L'attaché de presse de la ministre de la Sécurité publique a défendu M. Galarneau. Le party de départ était une surprise et le nouveau retraité ne s'attendait pas à se rendre à un événement de grande envergure en prenant place dans l'hélicoptère d'un ami pilote, a indiqué Jean-Philippe Guay. «Il s'attendait à se rendre à un souper de couple pour son anniversaire, a-t-il fait valoir. Il a eu la surprise d'arriver dans son party de retraite.»

Quant aux blagues liées à l'évasion ratée, M. Guay n'a pas confirmé leur existence, mais a rappelé qu'il s'agissait d'un événement «qui a marqué le dernier droit de sa carrière». «Est-ce qu'il y a des gens qui ont fait des blagues avec ça? C'est fort possible, a-t-il dit. C'est un événement qui est quand même inusité.»

L'affaire aurait pu être anecdotique, mais selon plusieurs sources qui gravitent autour de la sécurité publique, elle prend un tout autre sens maintenant qu'Yves Galarneau a été réembauché après l'évasion de trois détenus d'Orsainville, de nouveau en hélicoptère. M. Galarneau a un contrat pour occuper de façon intérimaire le poste de directeur adjoint des services correctionnels de la région de Montréal.

«Ce qu'on est allé chercher, c'est son expertise. Il a été 33 ans au ministère de la Sécurité publique», répond Jean-Philippe Guay. «On avait besoin d'opérationnel très rapidement.»

Chaises musicales

M. Galarneau a été rappelé au Ministère en raison d'un jeu de chaises musicales au sein de l'équipe de gestionnaires des prisons.

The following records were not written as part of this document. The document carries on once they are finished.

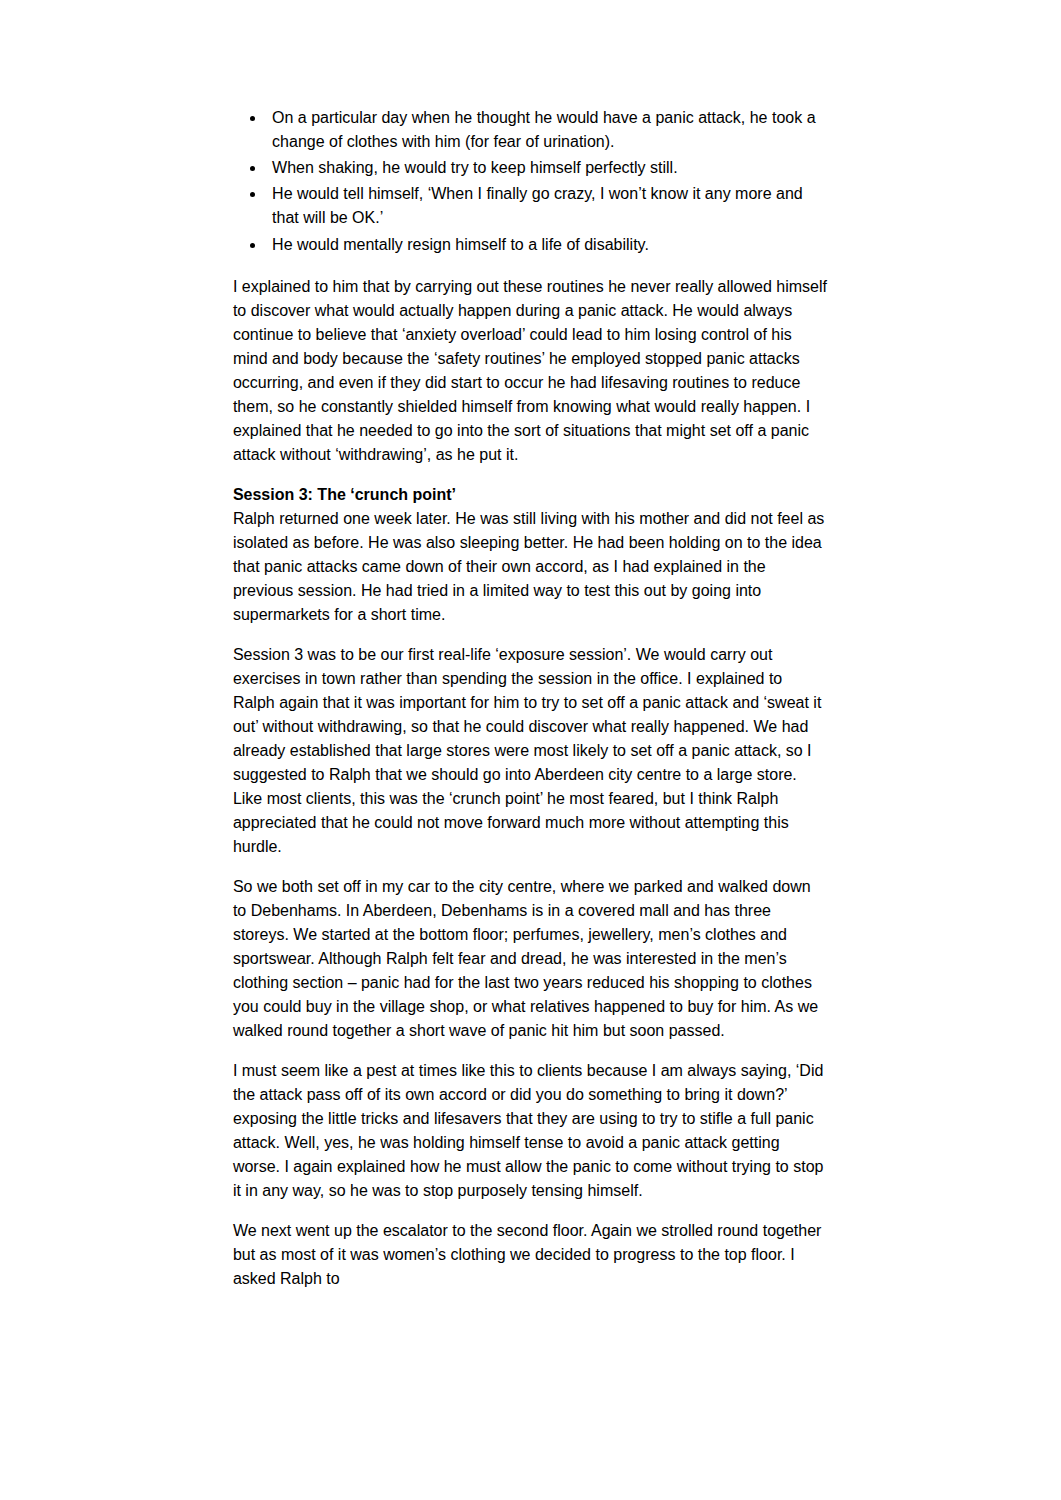On a particular day when he thought he would have a panic attack, he took a change of clothes with him (for fear of urination).
When shaking, he would try to keep himself perfectly still.
He would tell himself, ‘When I finally go crazy, I won’t know it any more and that will be OK.’
He would mentally resign himself to a life of disability.
I explained to him that by carrying out these routines he never really allowed himself to discover what would actually happen during a panic attack. He would always continue to believe that ‘anxiety overload’ could lead to him losing control of his mind and body because the ‘safety routines’ he employed stopped panic attacks occurring, and even if they did start to occur he had lifesaving routines to reduce them, so he constantly shielded himself from knowing what would really happen. I explained that he needed to go into the sort of situations that might set off a panic attack without ‘withdrawing’, as he put it.
Session 3: The ‘crunch point’
Ralph returned one week later. He was still living with his mother and did not feel as isolated as before. He was also sleeping better. He had been holding on to the idea that panic attacks came down of their own accord, as I had explained in the previous session. He had tried in a limited way to test this out by going into supermarkets for a short time.
Session 3 was to be our first real-life ‘exposure session’. We would carry out exercises in town rather than spending the session in the office. I explained to Ralph again that it was important for him to try to set off a panic attack and ‘sweat it out’ without withdrawing, so that he could discover what really happened. We had already established that large stores were most likely to set off a panic attack, so I suggested to Ralph that we should go into Aberdeen city centre to a large store. Like most clients, this was the ‘crunch point’ he most feared, but I think Ralph appreciated that he could not move forward much more without attempting this hurdle.
So we both set off in my car to the city centre, where we parked and walked down to Debenhams. In Aberdeen, Debenhams is in a covered mall and has three storeys. We started at the bottom floor; perfumes, jewellery, men’s clothes and sportswear. Although Ralph felt fear and dread, he was interested in the men’s clothing section – panic had for the last two years reduced his shopping to clothes you could buy in the village shop, or what relatives happened to buy for him. As we walked round together a short wave of panic hit him but soon passed.
I must seem like a pest at times like this to clients because I am always saying, ‘Did the attack pass off of its own accord or did you do something to bring it down?’ exposing the little tricks and lifesavers that they are using to try to stifle a full panic attack. Well, yes, he was holding himself tense to avoid a panic attack getting worse. I again explained how he must allow the panic to come without trying to stop it in any way, so he was to stop purposely tensing himself.
We next went up the escalator to the second floor. Again we strolled round together but as most of it was women’s clothing we decided to progress to the top floor. I asked Ralph to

Selon nos sources, Élaine Raza, qui remplaçait la sous-ministre associée aux services correctionnels Johanne Beausoleil partie en congé de maladie, aurait été «tassée» moins d'une semaine après la triple évasion d'Orsainville.

Mme Raza a été remplacée le 16 juin par le directeur général adjoint de la région de Montréal, Marc Lyrette, a confirmé à La Presse le ministère de la Sécurité publique. Et M. Lyrette a été remplacé par M. Galarneau, tiré de sa retraite.

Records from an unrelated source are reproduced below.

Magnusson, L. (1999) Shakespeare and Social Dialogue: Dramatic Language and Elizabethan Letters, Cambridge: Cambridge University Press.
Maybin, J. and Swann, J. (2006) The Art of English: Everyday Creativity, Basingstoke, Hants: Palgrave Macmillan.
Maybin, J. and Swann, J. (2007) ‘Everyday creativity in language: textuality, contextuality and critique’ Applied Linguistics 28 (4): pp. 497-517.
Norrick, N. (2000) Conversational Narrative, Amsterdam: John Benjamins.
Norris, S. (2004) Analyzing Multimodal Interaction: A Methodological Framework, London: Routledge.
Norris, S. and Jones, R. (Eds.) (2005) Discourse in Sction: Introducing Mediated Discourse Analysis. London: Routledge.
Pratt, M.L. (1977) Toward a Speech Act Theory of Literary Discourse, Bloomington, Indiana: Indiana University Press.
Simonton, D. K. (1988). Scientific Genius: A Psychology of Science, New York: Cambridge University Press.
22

Toujours selon nos sources, le déplacement de Mme Raza ne serait pas étranger à la gestion de la crise qui a éclaté après l'évasion. La ministre Lise Thériault avait affirmé recevoir des informations fausses et se voir imposer des délais déraisonnables de la part de l'appareil public. En entrevue radiophonique, elle a même déploré qu'on lui ait menti dans les jours suivant l'évasion.

Clément Falardeau, porte-parole du ministère de la Sécurité publique, affirme que le déplacement d'Élaine Raza n'a rien à voir avec la gestion de la crise.

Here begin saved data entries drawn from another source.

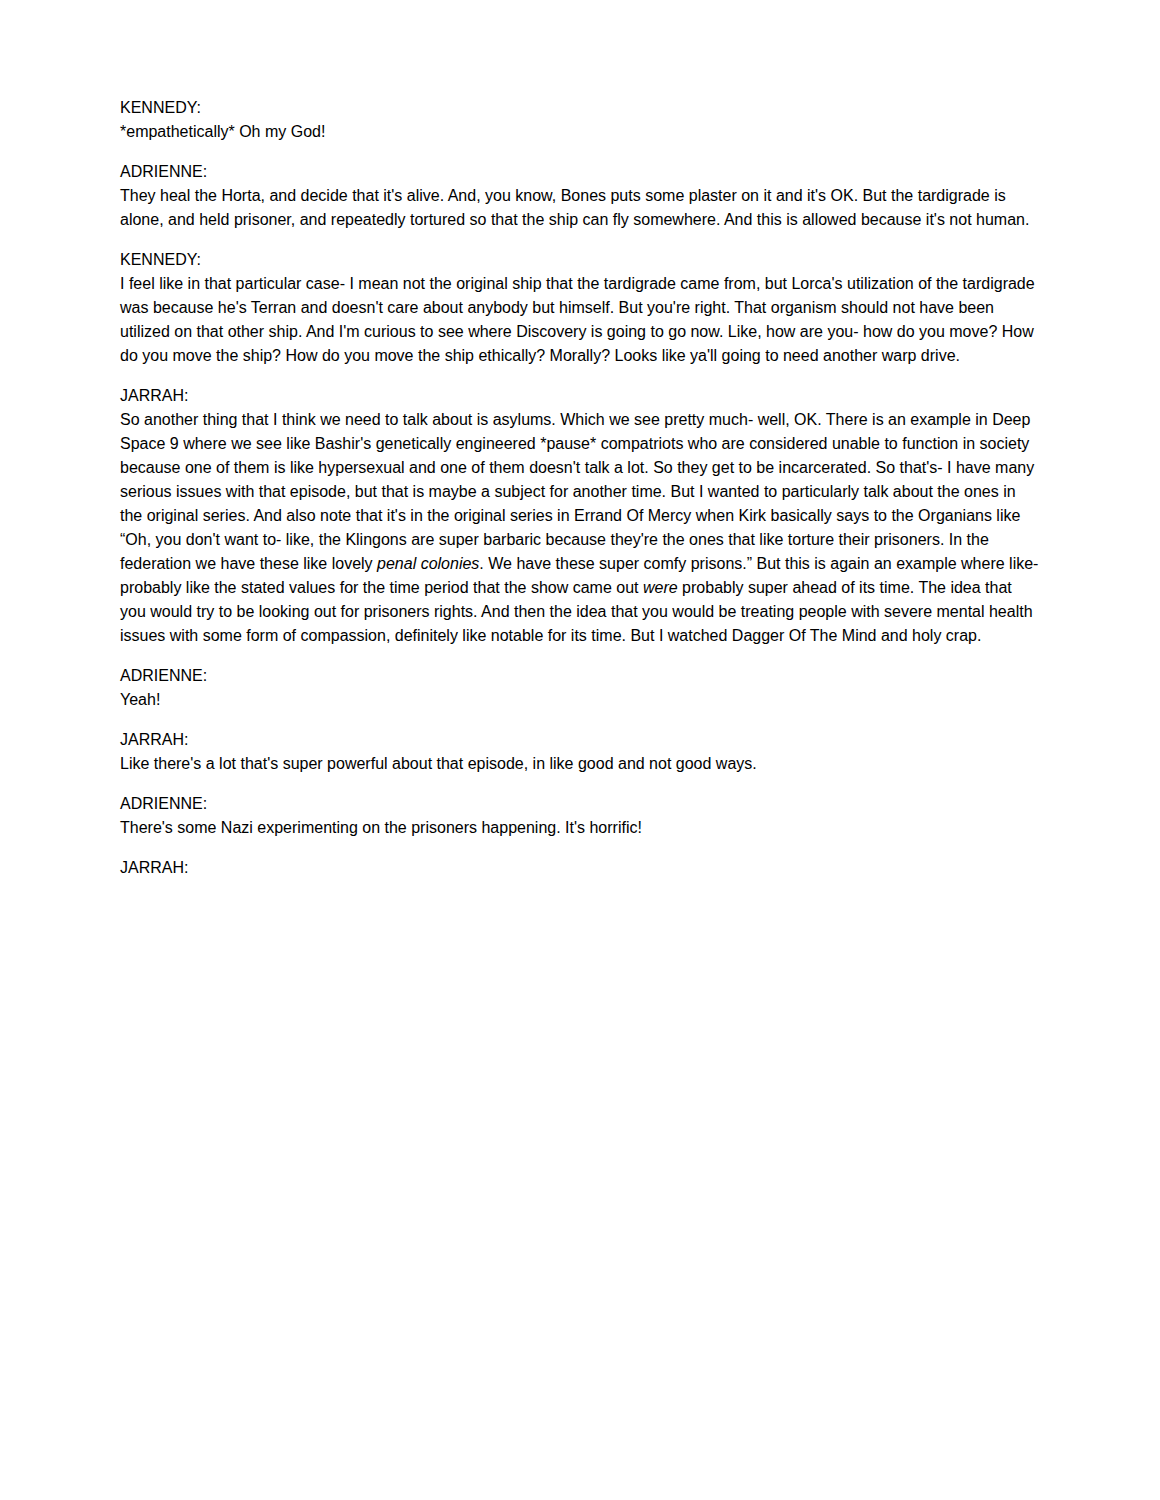KENNEDY:
*empathetically* Oh my God!
ADRIENNE:
They heal the Horta, and decide that it's alive. And, you know, Bones puts some plaster on it and it's OK. But the tardigrade is alone, and held prisoner, and repeatedly tortured so that the ship can fly somewhere. And this is allowed because it's not human.
KENNEDY:
I feel like in that particular case- I mean not the original ship that the tardigrade came from, but Lorca's utilization of the tardigrade was because he's Terran and doesn't care about anybody but himself. But you're right. That organism should not have been utilized on that other ship. And I'm curious to see where Discovery is going to go now. Like, how are you- how do you move? How do you move the ship? How do you move the ship ethically? Morally? Looks like ya'll going to need another warp drive.
JARRAH:
So another thing that I think we need to talk about is asylums. Which we see pretty much- well, OK. There is an example in Deep Space 9 where we see like Bashir's genetically engineered *pause* compatriots who are considered unable to function in society because one of them is like hypersexual and one of them doesn't talk a lot. So they get to be incarcerated. So that's- I have many serious issues with that episode, but that is maybe a subject for another time. But I wanted to particularly talk about the ones in the original series. And also note that it's in the original series in Errand Of Mercy when Kirk basically says to the Organians like “Oh, you don't want to- like, the Klingons are super barbaric because they're the ones that like torture their prisoners. In the federation we have these like lovely penal colonies. We have these super comfy prisons.” But this is again an example where like- probably like the stated values for the time period that the show came out were probably super ahead of its time. The idea that you would try to be looking out for prisoners rights. And then the idea that you would be treating people with severe mental health issues with some form of compassion, definitely like notable for its time. But I watched Dagger Of The Mind and holy crap.
ADRIENNE:
Yeah!
JARRAH:
Like there's a lot that's super powerful about that episode, in like good and not good ways.
ADRIENNE:
There's some Nazi experimenting on the prisoners happening. It's horrific!
JARRAH:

«Mme Beausoleil devait revenir le 15 juin de sa convalescence. Sa convalescence se prolongeant, Marc Lyrette a pris le relais, tout simplement», a-t-il dit. «Faire un intérim, c'est du travail qui s'accumule en plus des tâches normales. Alors c'est normal qu'il y ait une rotation.»

Nos sources déplorent que rien n'ait été fait en 15 mois dans les 19 établissements carcéraux du Québec pour prévenir toute tentative d'évasion par hélicoptère et se demandent quels sont les résultats et recommandations d'une enquête administrative réalisée après les événements de mars 2013 et dont ils n'ont plus entendu parler.

Le syndicat des agents en services correctionnels n'a pas voulu commenter cette affaire.